Safari also features a limited, but handy, built-in website translation feature. It’s yet another reason not to have to rely on a browser like Chrome. And that’s a good thing considering that Apple continues to tout the battery life advantages of using Safari and the performance advantages.
Up until now, the Mac version of Messages has lacked many of the features that made Messages special on iOS. The good news is that, perhaps of all of the apps in macOS Big Sur, no other app received as much needed love as the Messages app.
Indeed, there are tons of new features included with Messages, and it basically gains parity with the iOS version. Users can expect pinned message support, the ability to rename and apply pictures and icons to group messages, inline reply support, message effects, Memoji stickers, Memoji editor, GIF #images, an updated photo picker, and more.

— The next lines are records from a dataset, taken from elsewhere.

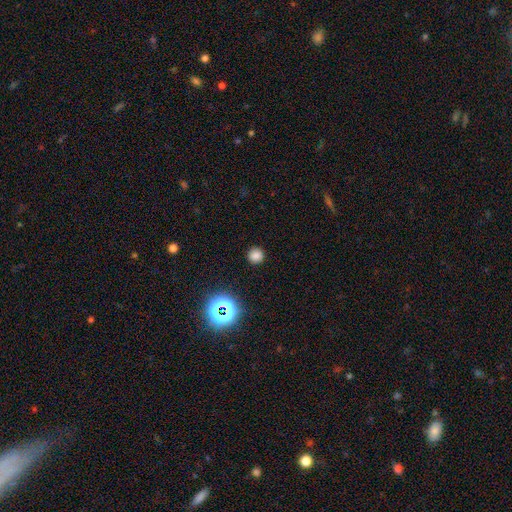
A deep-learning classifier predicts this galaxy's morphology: Smooth or featured: smooth — 77% (star or artifact — 19%)
How rounded: round — 93% (in between — 6%)
Merging: none — 90% (minor disturbance — 6%)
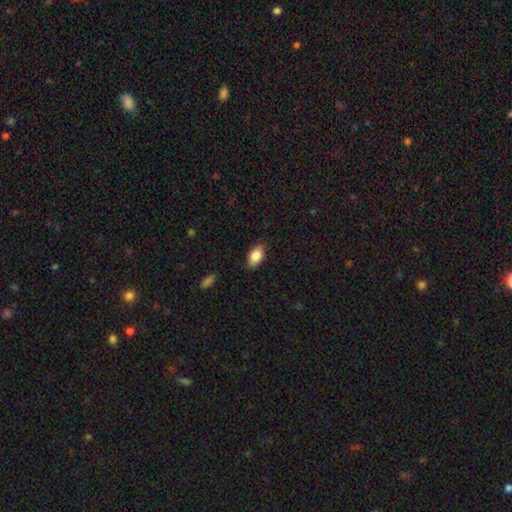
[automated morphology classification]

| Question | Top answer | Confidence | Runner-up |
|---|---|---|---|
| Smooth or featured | smooth | 84% | featured or disk (9%) |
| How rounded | in between | 92% | round (5%) |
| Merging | none | 86% | minor disturbance (11%) |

Apple Maps gains big upgrades in macOS Big Sur with the introduction of curated Guides, cycling route support, and indoor maps. But like the iOS 14 version of Maps, the most impressive new feature is the introduction of Look Around, a sort of Google Maps Street View alternative, that’s actually better than what Google offers in some ways. For example, Look Around features superior visual clarity and makes navigating around supported cities buttery-smooth.

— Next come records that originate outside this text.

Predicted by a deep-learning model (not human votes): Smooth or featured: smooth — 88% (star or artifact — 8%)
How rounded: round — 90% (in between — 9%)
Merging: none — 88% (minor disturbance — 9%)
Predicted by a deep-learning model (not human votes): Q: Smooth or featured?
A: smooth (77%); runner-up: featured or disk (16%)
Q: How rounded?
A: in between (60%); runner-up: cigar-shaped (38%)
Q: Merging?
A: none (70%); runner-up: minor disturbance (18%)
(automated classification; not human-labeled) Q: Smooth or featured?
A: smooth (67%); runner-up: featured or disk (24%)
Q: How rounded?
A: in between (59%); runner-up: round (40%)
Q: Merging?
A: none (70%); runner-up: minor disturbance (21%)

Last year’s Photos app update for iOS impressed me with its video editing capabilities, and similar functionality now comes to the Mac. Users can now fully edit videos with the ability to crop, rotate, flip, and apply filters and adjust filter intensity. There’s also granular color correction functionality that might save you a trip into DaVinci Resolve or Final Cut Pro X.

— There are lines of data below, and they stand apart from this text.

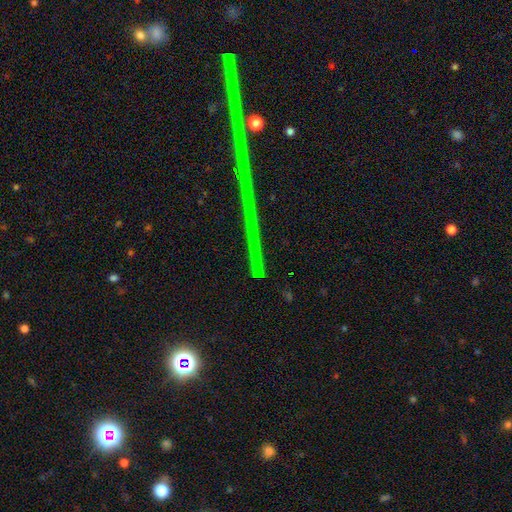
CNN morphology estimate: A star or artifact, not a galaxy (80%).

Vote fractions:
- Smooth or featured? star or artifact: 80% / featured or disk: 12% / smooth: 8%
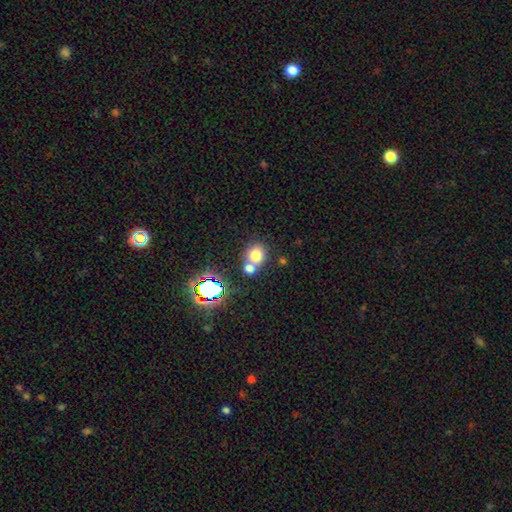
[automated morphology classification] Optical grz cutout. It shows a smooth galaxy with no disk features (75%) that is round (74%). Merging: none (48%).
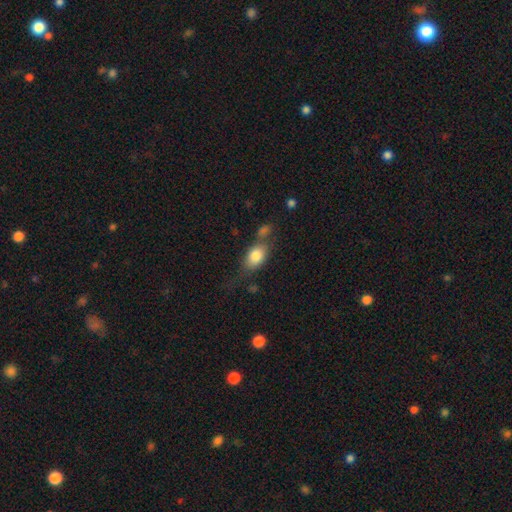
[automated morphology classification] A smooth galaxy with no disk features (78%) that is in between round and cigar-shaped (80%).

Vote fractions:
- Smooth or featured? smooth: 78% / featured or disk: 14% / star or artifact: 7%
- How rounded? in between: 80% / round: 16% / cigar-shaped: 4%
- Merging? none: 47% / minor disturbance: 22% / merger: 18% / major disturbance: 13%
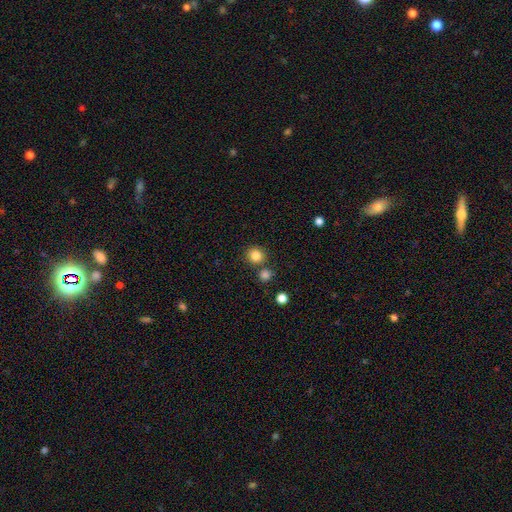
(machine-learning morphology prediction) smooth-or-featured: smooth: 83% | star or artifact: 12% | featured or disk: 5%
  how-rounded: round: 92% | in between: 7% | cigar-shaped: 1%
  merging: none: 78% | merger: 12% | minor disturbance: 7% | major disturbance: 2%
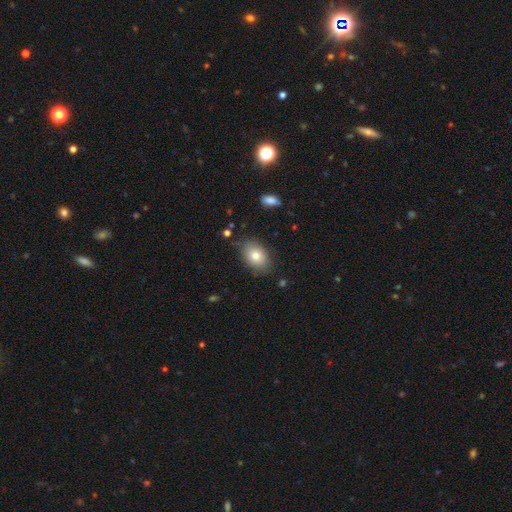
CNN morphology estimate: smooth 78%, featured or disk 13%, star or artifact 9%. Down the decision tree: how rounded — in between (80%); merging — none (79%).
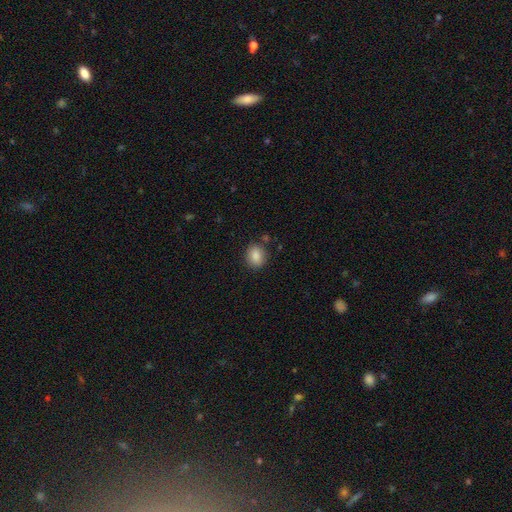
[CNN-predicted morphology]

Photos editing also gets some love with a new vibrance color correction slider, and the ability to change filter intensity and Portrait mode effect intensity. There’s also a refined retouch tool that benefits from machine learning advances, along with fluid navigation when zooming in and out of every Photos app section.
The aforementioned features are really just the highlights. macOS Big Sur is chock full of upgrades across a variety of apps like Notes, Reminders, Home, Podcasts, Music, and more. But it’s the above highlights that really stand out, especially the updated design language.
Admittedly, I wasn’t a fan of macOS Big Sur’s design changes at first, but after using it regularly for the last week it’s grown on me. I think that by this time next year, trying to go back to the Catalina-era of macOS will feel as weird as trying to go back to the pre-iOS 7 days of iOS.
To be sure, macOS Big Sur is far from perfect, and I’ve encountered my fair share of bugs while using it. If you have mission-critical work to do, I strongly advise waiting for a few updates, and waiting for your critical apps to gain compatibility. Alternatively, you can install Big Sur on a separate APFS volume, and dual boot it and Catalina. Whatever the case, after the initial shock wears off from the stark design differences, I think you may ultimately like what you find.